* [What needs to be done] Where a line of the records holds the string "вправе", copy that line.

Document structure recognition data:
* * * *

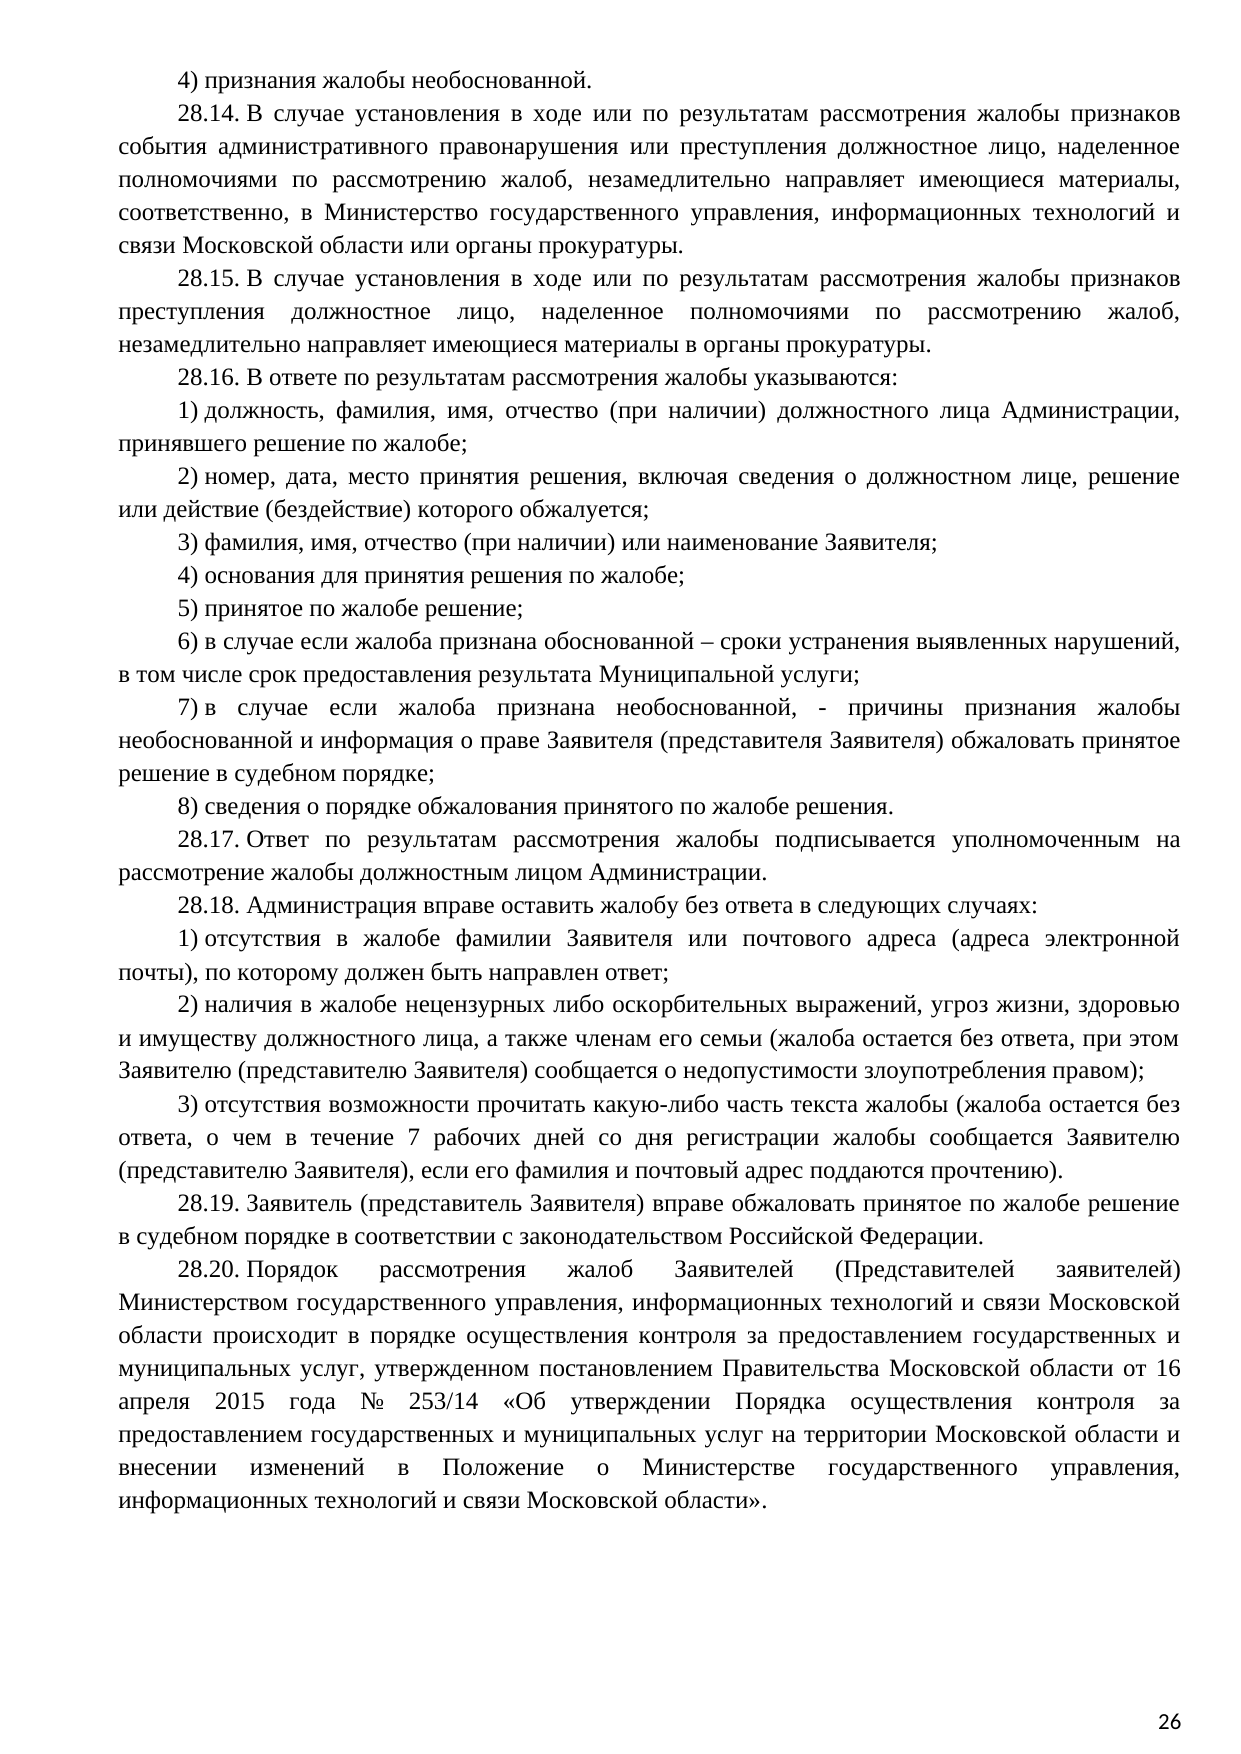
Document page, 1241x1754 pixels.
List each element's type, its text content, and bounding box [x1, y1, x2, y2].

text В случае установления в ходе или по результатам рассмотрения жалобы признаков события административного правонарушения или преступления должностное лицо, наделенное полномочиями по рассмотрению жалоб, незамедлительно направляет имеющиеся материалы, соответственно, в Министерство государственного управления, информационных технологий и связи Московской области или органы прокуратуры. [118, 98, 1181, 259]
text Ответ по результатам рассмотрения жалобы подписывается уполномоченным на рассмотрение жалобы должностным лицом Администрации. [118, 824, 1181, 886]
list основания для принятия решения по жалобе; [118, 560, 1181, 589]
list сведения о порядке обжалования принятого по жалобе решения. [118, 791, 1181, 820]
list номер, дата, место принятия решения, включая сведения о должностном лице, решение или действие (бездействие) которого обжалуется; [118, 461, 1181, 523]
text В случае установления в ходе или по результатам рассмотрения жалобы признаков преступления должностное лицо, наделенное полномочиями по рассмотрению жалоб, незамедлительно направляет имеющиеся материалы в органы прокуратуры. [118, 263, 1181, 358]
list отсутствия в жалобе фамилии Заявителя или почтового адреса (адреса электронной почты), по которому должен быть направлен ответ; [118, 923, 1181, 985]
list в случае если жалоба признана обоснованной – сроки устранения выявленных нарушений, в том числе срок предоставления результата Муниципальной услуги; [118, 626, 1181, 688]
text Администрация вправе оставить жалобу без ответа в следующих случаях: [118, 891, 1181, 919]
list должность, фамилия, имя, отчество (при наличии) должностного лица Администрации, принявшего решение по жалобе; [118, 395, 1181, 457]
text В ответе по результатам рассмотрения жалобы указываются: [118, 362, 1181, 391]
list признания жалобы необоснованной. [118, 65, 1181, 94]
list наличия в жалобе нецензурных либо оскорбительных выражений, угроз жизни, здоровью и имуществу должностного лица, а также членам его семьи (жалоба остается без ответа, при этом Заявителю (представителю Заявителя) сообщается о недопустимости злоупотребления правом); [118, 989, 1181, 1084]
list в случае если жалоба признана необоснованной, - причины признания жалобы необоснованной и информация о праве Заявителя (представителя Заявителя) обжаловать принятое решение в судебном порядке; [118, 692, 1181, 787]
text Заявитель (представитель Заявителя) вправе обжаловать принятое по жалобе решение в судебном порядке в соответствии с законодательством Российской Федерации. [118, 1188, 1181, 1249]
list фамилия, имя, отчество (при наличии) или наименование Заявителя; [118, 527, 1181, 556]
text Порядок рассмотрения жалоб Заявителей (Представителей заявителей) Министерством государственного управления, информационных технологий и связи Московской области происходит в порядке осуществления контроля за предоставлением государственных и муниципальных услуг, утвержденном постановлением Правительства Московской области от 16 апреля 2015 года № 253/14 «Об утверждении Порядка осуществления контроля за предоставлением государственных и муниципальных услуг на территории Московской области и внесении изменений в Положение о Министерстве государственного управления, информационных технологий и связи Московской области». [118, 1254, 1181, 1514]
list отсутствия возможности прочитать какую-либо часть текста жалобы (жалоба остается без ответа, о чем в течение 7 рабочих дней со дня регистрации жалобы сообщается Заявителю (представителю Заявителя), если его фамилия и почтовый адрес поддаются прочтению). [118, 1089, 1181, 1183]
list принятое по жалобе решение; [118, 593, 1181, 622]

* * * *

* [Task response]
text Администрация вправе оставить жалобу без ответа в следующих случаях: [118, 891, 1181, 919]
text Заявитель (представитель Заявителя) вправе обжаловать принятое по жалобе решение в судебном порядке в соответствии с законодательством Российской Федерации. [118, 1188, 1181, 1249]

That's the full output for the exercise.